La mobilisation contre le décret anti-immigration ne s'apaise pas: après les manifestations et l'indignation dans nombre de capitales, le président américain Donald Trump est confronté à une fronde au sein de l'appareil d'État, à laquelle il a choisi de répondre avec fermeté.

Après avoir limogé avec fracas lundi soir la ministre par intérim de la Justice, le président républicain s'en est pris mardi avec véhémence à ses opposants démocrates au Congrès, les accusant de paralyser le fonctionnement gouvernemental en tardant à confirmer ses candidats.

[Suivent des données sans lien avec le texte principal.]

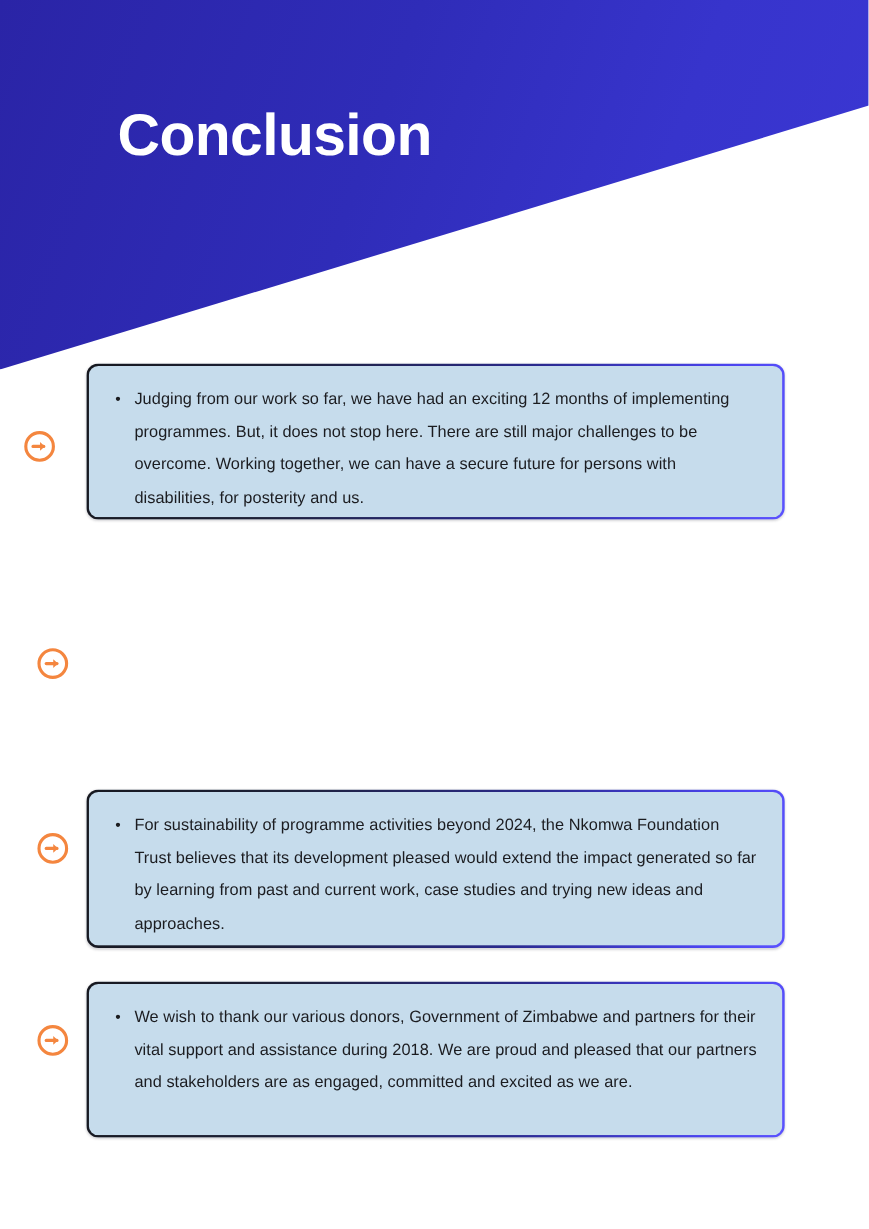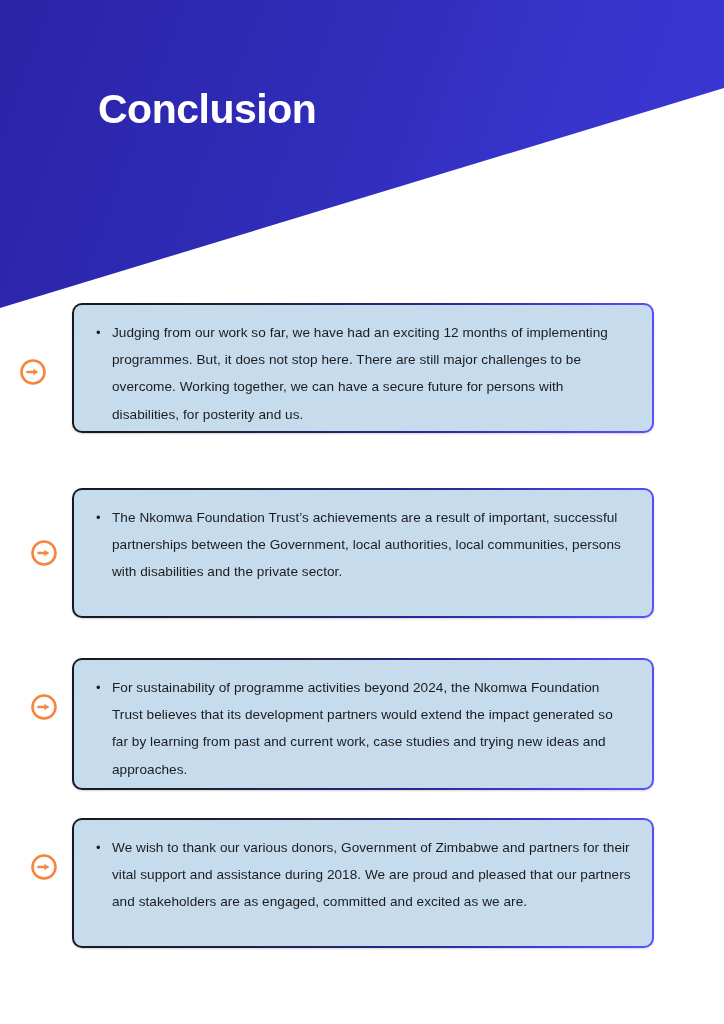--- a/index.html
+++ b/index.html
@@ -41,7 +41,7 @@
     left: 98px;
     top: 88px;
     color: #ffffff;
-    font-size: 41px;
+    font-size: 49px;
     font-weight: bold;
     letter-spacing: -0.5px;
     line-height: 1.05;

«Ils devraient avoir honte ! Pas surprenant que (Washington) D.C. ne fonctionne pas !», a-t-il tweeté avec la volonté évidente de galvaniser sa base électorale.

Décision rarissime lors de la mise en place d'une nouvelle équipe à la Maison-Blanche, Sally Yates, une fonctionnaire de l'ancienne administration Obama qui assurait l'intérim du ministre de la Justice, avait ordonné aux procureurs de ne pas défendre le décret du nouveau président, mettant en doute sa légalité.

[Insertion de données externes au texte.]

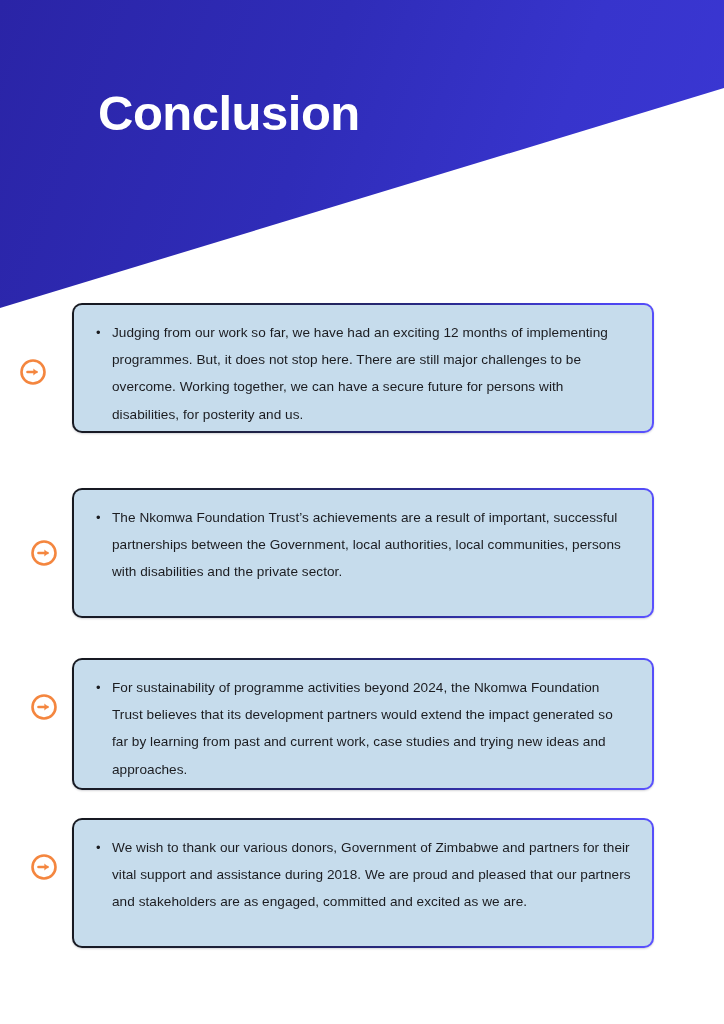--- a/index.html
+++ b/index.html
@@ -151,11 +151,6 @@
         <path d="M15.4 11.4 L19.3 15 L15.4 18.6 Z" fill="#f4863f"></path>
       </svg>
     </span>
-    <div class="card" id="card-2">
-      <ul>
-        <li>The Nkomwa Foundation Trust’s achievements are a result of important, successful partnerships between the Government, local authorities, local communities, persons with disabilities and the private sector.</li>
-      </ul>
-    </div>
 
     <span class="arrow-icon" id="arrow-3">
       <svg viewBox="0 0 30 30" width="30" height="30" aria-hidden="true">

Dans un communiqué au ton inhabituellement vindicatif, la Maison-Blanche a écarté cette dernière, accusée d'être «très faible sur l'immigration illégale» et d'avoir «trahi» son ministère.

Son successeur, Dana Boente, a immédiatement donné ordre aux salariés du département de la Justice «de faire leur devoir» et de «défendre les ordres légaux de notre président».

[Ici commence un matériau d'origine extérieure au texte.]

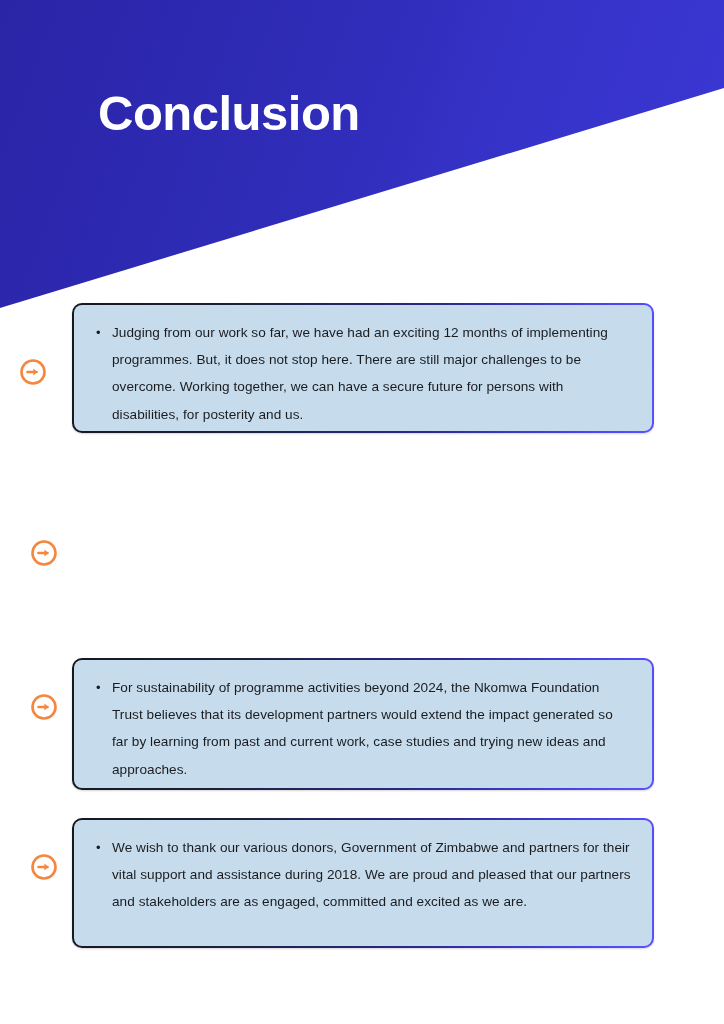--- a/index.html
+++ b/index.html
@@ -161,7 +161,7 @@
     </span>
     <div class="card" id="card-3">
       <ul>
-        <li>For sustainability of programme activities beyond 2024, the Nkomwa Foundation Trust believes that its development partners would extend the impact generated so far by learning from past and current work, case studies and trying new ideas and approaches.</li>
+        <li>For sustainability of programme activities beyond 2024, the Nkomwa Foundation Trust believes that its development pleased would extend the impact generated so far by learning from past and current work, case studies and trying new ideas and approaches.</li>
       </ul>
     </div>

La Maison-Blanche défend son décret au nom de la nécessité d'empêcher l'entrée aux États-Unis de «terroristes islamiques radicaux». «Cela n'a rien à voir avec la religion, il s'agit de terrorisme et de la sécurité de notre pays», martèle le président américain.

«Mauvais message»

Mais la fronde ne vient pas seulement des rangs démocrates.

Dans une lettre ouverte, plusieurs dizaines d'anciens conseillers de Barack Obama et George W. Bush ont estimé que ce décret envoyait «le mauvais message à la communauté musulmane dans le pays et de par le monde»: l'idée que le gouvernement américain est «en guerre contre eux» sur la base de leur religion».

Les signataires se disent convaincus que cette décision aura «un impact négatif à long terme» sur la sécurité nationale des États-Unis.

Par ailleurs, des diplomates américains ont protesté contre le décret en utilisant un canal officiel dit de dissidence. «Soit ils acceptent le programme, soit ils s'en vont», a répondu la Maison-Blanche en guise d'ultimatum.

L'ancien président démocrate Barack Obama est sorti de son silence, se disant, par la voix de son porte-parole, encouragé par «le niveau de mobilisation» à travers les États-Unis.

M. Obama avait promis de se tenir à l'écart du débat politique sauf si «les valeurs fondamentales» de l'Amérique étaient menacées. Dix jours après son départ de la Maison-Blanche, il a jugé que c'était le cas.

De partout à travers le monde, les témoignages affluent de ressortissants des pays concernés par les restrictions qui dénoncent, entre abattement, incrédulité et colère, les mesures abruptement mises en place par la nouvelle administration américaine.

Six Iraniens voyageant vers les États-Unis ont passé trois nuits dans la zone de transit de l'aéroport d'Amsterdam-Schiphol.

Le groupe avait quitté Téhéran à bord d'un appareil de la compagnie KLM et devait prendre à Amsterdam des vols vers différentes villes américaines. C'est «très déroutant», a confié à l'AFP Pedram, un médecin de 33 ans joint au téléphone.

Déclarations «inquiétantes»

Au-delà des États-Unis, la vague d'indignation soulevée par l'initiative de la Maison-Blanche n'a pas faibli.

Le président du Conseil européen Donald Tusk a dénoncé les déclarations «inquiétantes» de l'administration Trump qui «rendent notre avenir hautement imprévisible».

La nouvelle administration «semble mettre en cause les 70 dernières années de politique étrangère américaine», a-t-il mis en garde dans une missive envoyée aux chefs d'État et de gouvernement de 27 pays de l'UE (sans le Royaume-Uni).

Le vice-premier ministre turc Numan Kurtulmus a appelé mardi le président Trump à réévaluer son décret motivé par «l'islamophobie, les sentiments anti-immigration et la xénophobie croissants en Occident».

La chancelière allemande Angela Merkel avait estimé que la lutte contre le terrorisme ne justifiait pas «de généraliser le soupçon contre les personnes en fonction de leur croyance, en l'occurrence ici des personnes de foi musulmane».

Les députés britanniques débattront le 20 février de la pétition, qui a recueilli près de 1,7 million de signatures, réclamant que la visite d'État de Donald Trump soit ramenée au rang de simple visite officielle.